SELURUH NASKAH DI BLOG INI TELAH DIPROTEKSI DARI TINDAK SALIN (COPY-PASTE) SECARA LANGSUNG

Tuesday, December 3, 2013

Literasi Pendidikan dan Kontrak Kebangsaan


Kaila ilona Meira

Sejarah politik pendidikan di Indonesia, lewat empat tokoh utamanya, menyimpan jejak dan pesan benderang: kesukarelaan atas nama kebangsaan. Siapa lagi keempat relawan pendidikan Indonesia kalau bukan Ki Hajar Dewantara, R.H. Oemar Said Tjokroaminoto, Kyai Ahmad Dahlan, dan Muh. Syafei. Keempatnya, dengan ideologi dan keyakinan yang beda, telah mempraktekkan aksi pedagogis yang juga beda tapi dengan satu tujuan: atas nama bangsa, untuk kebangsaan, dan untuk anak-anak bangsa.

Secara akademia, aksi pedagogis diartikan sebagai manifestasi langsung dari pesan dan ideologi yang tersimpan pada literasi pendidikan.  Itu sebabnya, literasi pendidikan setara dengan model representasi politik pendidikan untuk dapat menjawab “atas nama siapa, untuk apa, dan untuk siapa pendidikan dijalankan?”. Jawaban atas pertanyaan ini, sesungguhnya, akan menjelaskan dengan benderang kepada siapa pendidikan itu memihak.

- **Materi yang Disediakan**
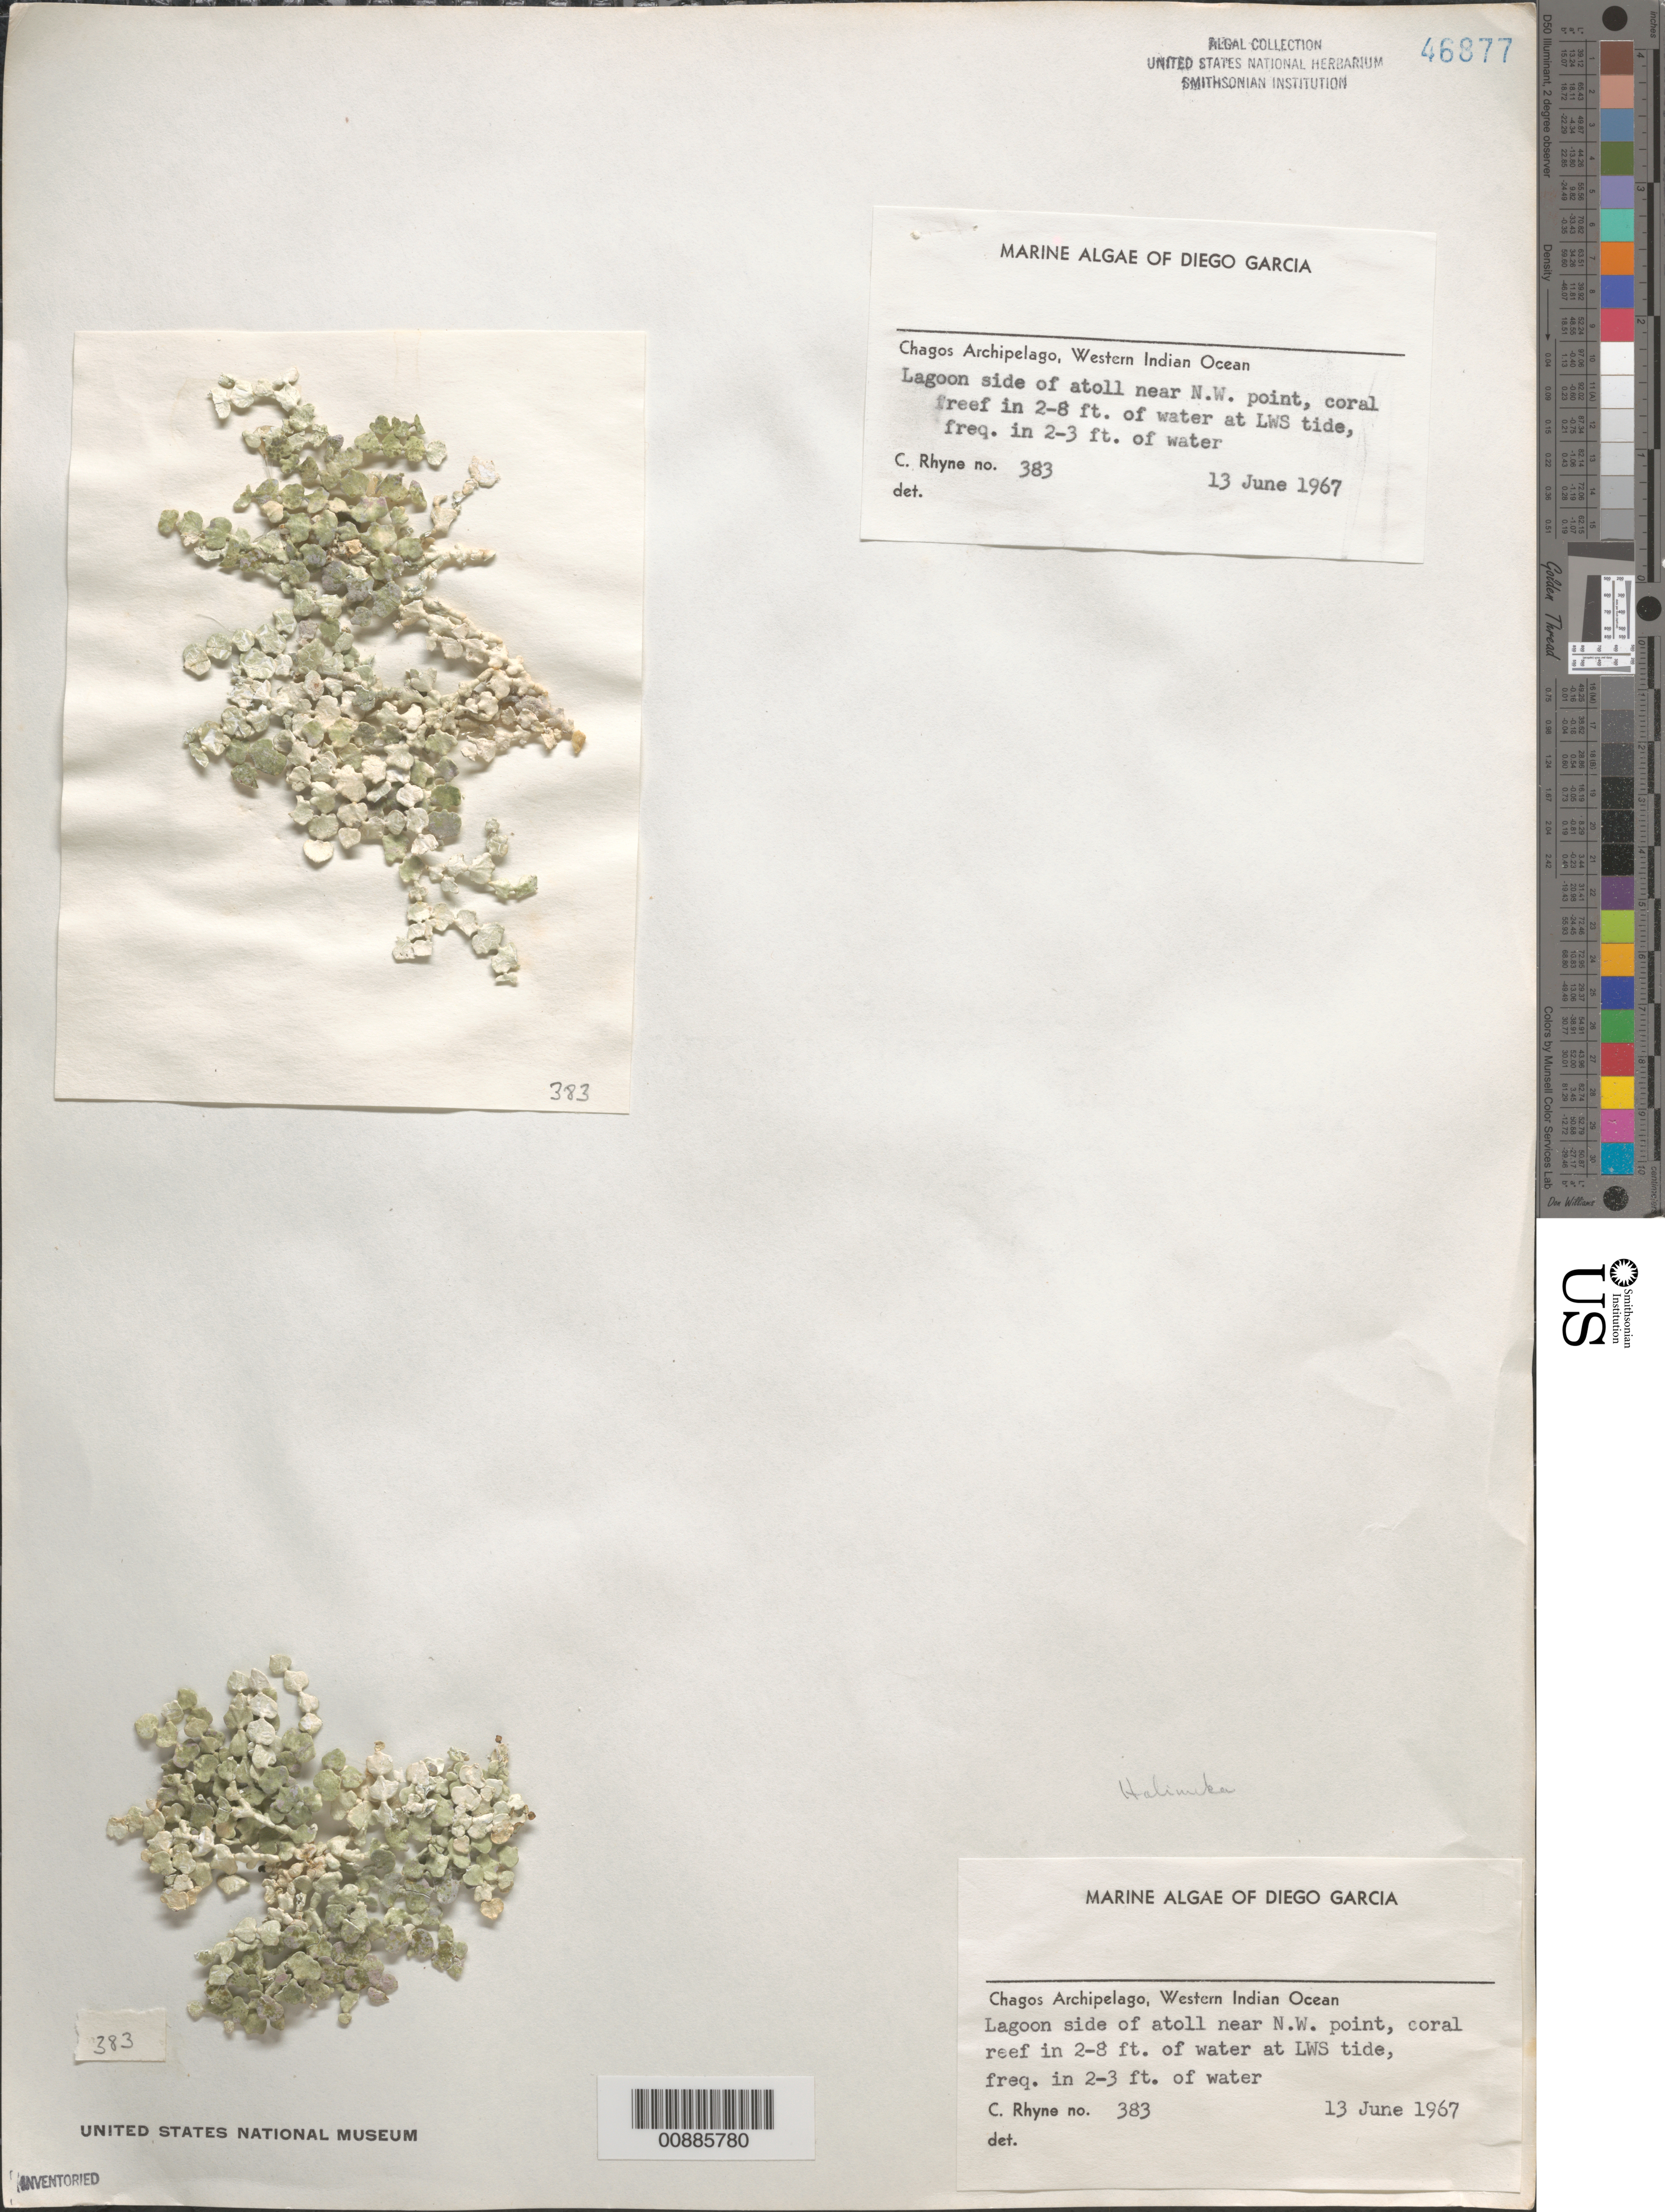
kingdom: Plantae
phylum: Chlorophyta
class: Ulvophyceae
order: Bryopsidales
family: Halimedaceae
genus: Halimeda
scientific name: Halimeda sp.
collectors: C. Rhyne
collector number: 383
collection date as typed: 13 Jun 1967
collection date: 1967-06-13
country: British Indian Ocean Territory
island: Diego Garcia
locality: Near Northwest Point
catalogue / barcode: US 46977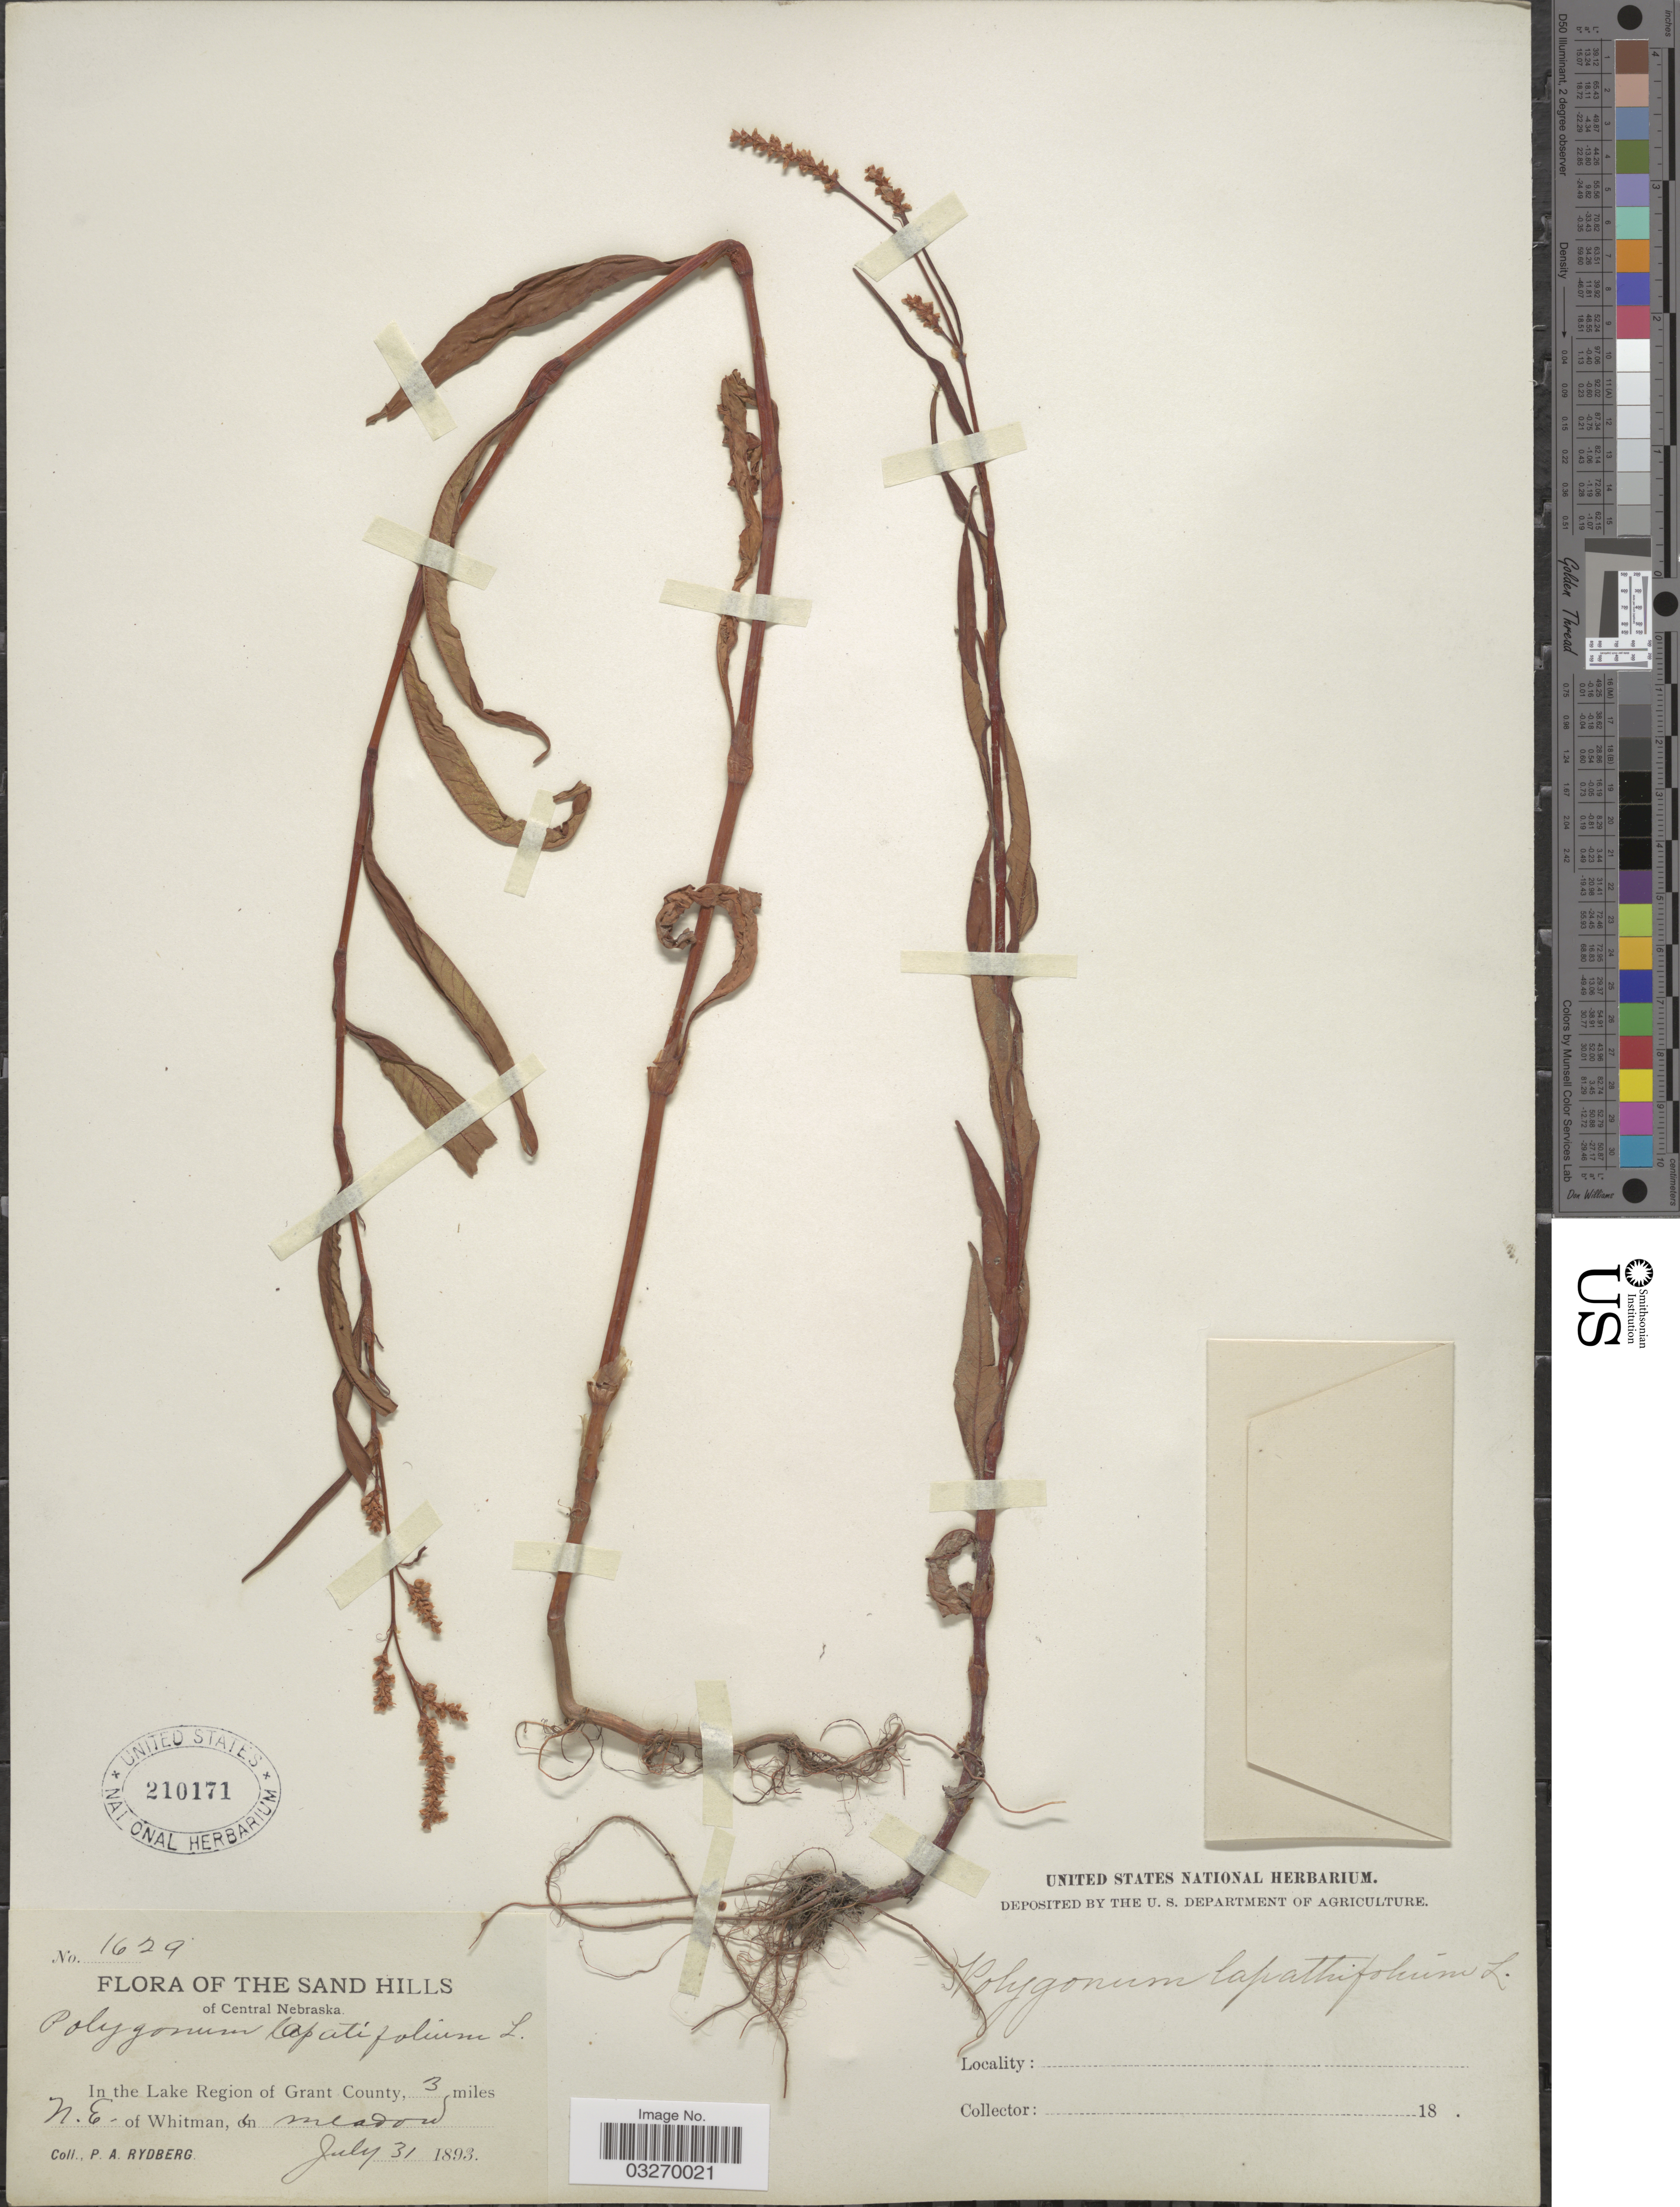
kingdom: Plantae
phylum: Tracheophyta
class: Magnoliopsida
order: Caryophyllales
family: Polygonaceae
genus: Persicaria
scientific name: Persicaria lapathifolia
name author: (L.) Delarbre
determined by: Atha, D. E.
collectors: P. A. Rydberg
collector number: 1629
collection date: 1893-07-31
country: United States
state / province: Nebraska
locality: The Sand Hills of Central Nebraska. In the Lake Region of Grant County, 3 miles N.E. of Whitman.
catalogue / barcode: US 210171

- **Permintaan**
Tuliskan kembali bagian kutipan tentang literasi pendidikan dan kontrak kebangsaan, mulai dari "Kaila ilona Meira" sampai dengan "untuk anak-anak bangsa.", tanpa mengubah satu kata pun.

- **Jawaban yang Benar**
Kaila ilona Meira

Sejarah politik pendidikan di Indonesia, lewat empat tokoh utamanya, menyimpan jejak dan pesan benderang: kesukarelaan atas nama kebangsaan. Siapa lagi keempat relawan pendidikan Indonesia kalau bukan Ki Hajar Dewantara, R.H. Oemar Said Tjokroaminoto, Kyai Ahmad Dahlan, dan Muh. Syafei. Keempatnya, dengan ideologi dan keyakinan yang beda, telah mempraktekkan aksi pedagogis yang juga beda tapi dengan satu tujuan: atas nama bangsa, untuk kebangsaan, dan untuk anak-anak bangsa.